- [Reading text]

[Start of section]

# desperately need help - how to block neighbors wifi signal



## nicetomeetyou (Aug 20, 2009)

ive looked all over the net and posted this question in a few other places and cant seem to find out if this is possible or how to do it. i would reaally, really, desperately appreciate your help

the situation is like this. someone in the family needs to be cut off from the internet at home due to an internet gambling addiction. they have a laptop which is able to pick up wireless networks. They DO however need to continue to be able to pick up wireless networks in public places like the library, etc.

We've gone as far as to cancel our internet service at home. but, there is a neighbor broadcasting an unsecured network which this family member can easily connect to at home. 

the issue is, how to make it so that his laptop cannot detect this neighbors signal, or how to block that signal, but just that one alone; not to disable the ability for locating public wifi networks. 

i hope this makes sense. let me know if you need any clarification. the laptop is a gateway operating on windows vista


----------



## valis (Sep 24, 2004)

easiest way would be to take away the laptop.

second easiest way would be to tell your neighbor to secure his wireless.

If this person has the laptop, they can go to any hotspot and get anywhere they want, end of discussion. If they need the pc in the house, just disable all network capabilities, drop them to a user account so they can't re-enable them, or just take away the laptop.

but you can't block a wireless signal. You can turn off the receiver.

[End of section]

- [Bounding boxes with keypoints]
[Start of section]

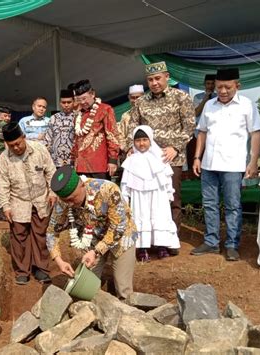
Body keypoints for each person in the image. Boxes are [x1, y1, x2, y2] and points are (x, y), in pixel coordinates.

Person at [191, 68, 260, 261]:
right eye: (219, 86)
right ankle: (211, 242)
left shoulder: (247, 105)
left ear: (237, 86)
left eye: (227, 87)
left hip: (233, 164)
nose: (222, 91)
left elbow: (255, 133)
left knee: (232, 205)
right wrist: (197, 157)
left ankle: (232, 244)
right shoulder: (209, 105)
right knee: (210, 204)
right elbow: (202, 132)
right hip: (208, 164)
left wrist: (253, 161)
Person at [128, 62, 196, 254]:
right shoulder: (141, 102)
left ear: (167, 77)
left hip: (170, 158)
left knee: (171, 199)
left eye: (158, 78)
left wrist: (175, 147)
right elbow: (132, 128)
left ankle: (169, 240)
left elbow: (189, 126)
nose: (154, 83)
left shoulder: (181, 97)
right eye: (150, 80)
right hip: (145, 159)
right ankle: (148, 240)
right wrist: (130, 149)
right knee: (146, 200)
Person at [47, 165, 137, 300]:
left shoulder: (108, 190)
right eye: (66, 201)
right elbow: (51, 232)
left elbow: (118, 227)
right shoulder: (63, 202)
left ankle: (127, 316)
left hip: (122, 237)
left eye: (73, 199)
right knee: (86, 284)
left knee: (123, 286)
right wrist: (59, 261)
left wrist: (96, 251)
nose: (70, 204)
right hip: (93, 238)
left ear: (82, 185)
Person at [0, 122, 56, 285]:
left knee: (40, 234)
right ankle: (22, 270)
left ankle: (41, 269)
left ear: (24, 137)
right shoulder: (4, 158)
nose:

[End of section]

Reproduce the forum thread on blocking a neighbor's wifi signal from "the situation is" to "to at home.".

the situation is like this. someone in the family needs to be cut off from the internet at home due to an internet gambling addiction. they have a laptop which is able to pick up wireless networks. They DO however need to continue to be able to pick up wireless networks in public places like the library, etc.

We've gone as far as to cancel our internet service at home. but, there is a neighbor broadcasting an unsecured network which this family member can easily connect to at home.